Passage to read:
=== Begin Enclosure ===

WHO-BACKED EXERCISE

Kenya introduces malaria, cancer vaccines

Ghana and Malawi have malaria jab while more than 90 countries have HPV vaccine

In Summary

• About 120,000 children will be vaccinated against malaria in select hospitals in Nyanza and Western counties.

• At least 4,800 Kenyan women develop cervical cancer every year.

Health CS Sicily Kariuki with kids fighting cancer at Kenyatta National Hospital on December 23, 2018
SUPPORT: Health CS Sicily Kariuki with kids fighting cancer at Kenyatta National Hospital on December 23, 2018
Image: MAGDALINE SAYA

Kenya will introduce two life-saving vaccines next month after years of preparation.

The world's first anti-malaria vaccine will be launched on July 15 while the HPV vaccine - which can prevent 90 per cent of all cervical cancer cases - will also be introduced mid-next month.

The vaccination programme is backed by the World Health Organisation.

=== End Enclosure ===

Prompt A: In the article on Kenya's new vaccines, on what date will the anti-malaria vaccine be launched?
Prompt B: Continue the article on Kenya's new vaccines from its last sentence.

Stored data:
=== Begin Enclosure ===

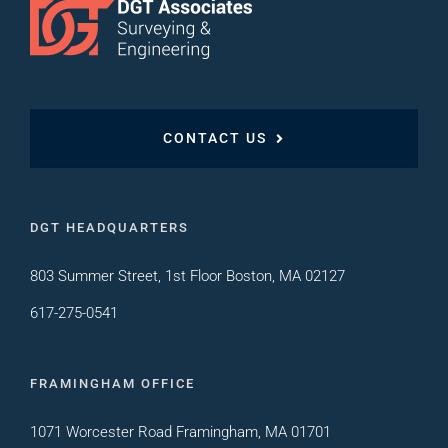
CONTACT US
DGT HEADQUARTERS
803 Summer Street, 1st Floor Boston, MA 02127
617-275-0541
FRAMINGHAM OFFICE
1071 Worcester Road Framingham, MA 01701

=== End Enclosure ===
=== Begin Enclosure ===

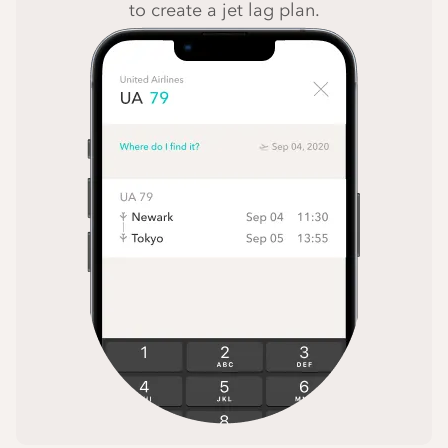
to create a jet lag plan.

=== End Enclosure ===
=== Begin Enclosure ===

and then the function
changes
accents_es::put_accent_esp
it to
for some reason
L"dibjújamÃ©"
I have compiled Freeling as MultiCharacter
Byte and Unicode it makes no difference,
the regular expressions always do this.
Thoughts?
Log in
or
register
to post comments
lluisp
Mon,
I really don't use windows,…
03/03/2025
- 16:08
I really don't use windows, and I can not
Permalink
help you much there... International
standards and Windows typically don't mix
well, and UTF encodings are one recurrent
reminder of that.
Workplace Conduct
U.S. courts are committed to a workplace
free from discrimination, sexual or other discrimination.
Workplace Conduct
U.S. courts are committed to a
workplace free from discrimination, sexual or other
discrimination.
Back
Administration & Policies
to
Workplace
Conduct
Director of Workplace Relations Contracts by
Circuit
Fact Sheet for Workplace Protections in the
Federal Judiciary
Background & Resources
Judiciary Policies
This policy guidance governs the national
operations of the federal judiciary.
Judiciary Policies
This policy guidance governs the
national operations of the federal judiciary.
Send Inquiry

=== End Enclosure ===

Answer section A: July 15

Answer section B:
About 120,000 children will get the malaria vaccine, called Mosquirix, in select hospitals in Kakamega, Vihiga, Bungoma, Busia, Kisumu, Homa Bay, Migori and Siaya counties.

The children, aged 6-24 months, will get four doses at six, seven, nine and 24 months through an injection on the upper arm.

"I would like to assure the public that the vaccine is safe. In large-scale clinical testing involving thousands of African children, the vaccine has not had any major side-effects," Health Cabinet Secretary Sicily Kariuki said on Thursday.

The pilot will assess the feasibility of delivering the four doses in real-life settings and assess the vaccine’s potential to reduce child deaths.

Three major donors are partnering to provide Sh5 billion for the first phase of the vaccine pilot in Kenya,  Malawi and Ghana.

Mosquirix has undergone all clinical trials and was effective in 30 to 50 per cent of cases, says the WHO.

However, because no defence against malaria is perfect, the vaccine is being considered in addition to the existing preventive measures like insecticide-treated mosquito nets.

 

Malaria is among the top five killers of Kenyan children aged less than five years.

The ministry of health will also launch the highly effective human papillomavirus (HPV) vaccine for girls aged 10 years next month, but the exact date has not been set.

By last year, about 90 countries had included HPV vaccines as a part of their national vaccination schedule.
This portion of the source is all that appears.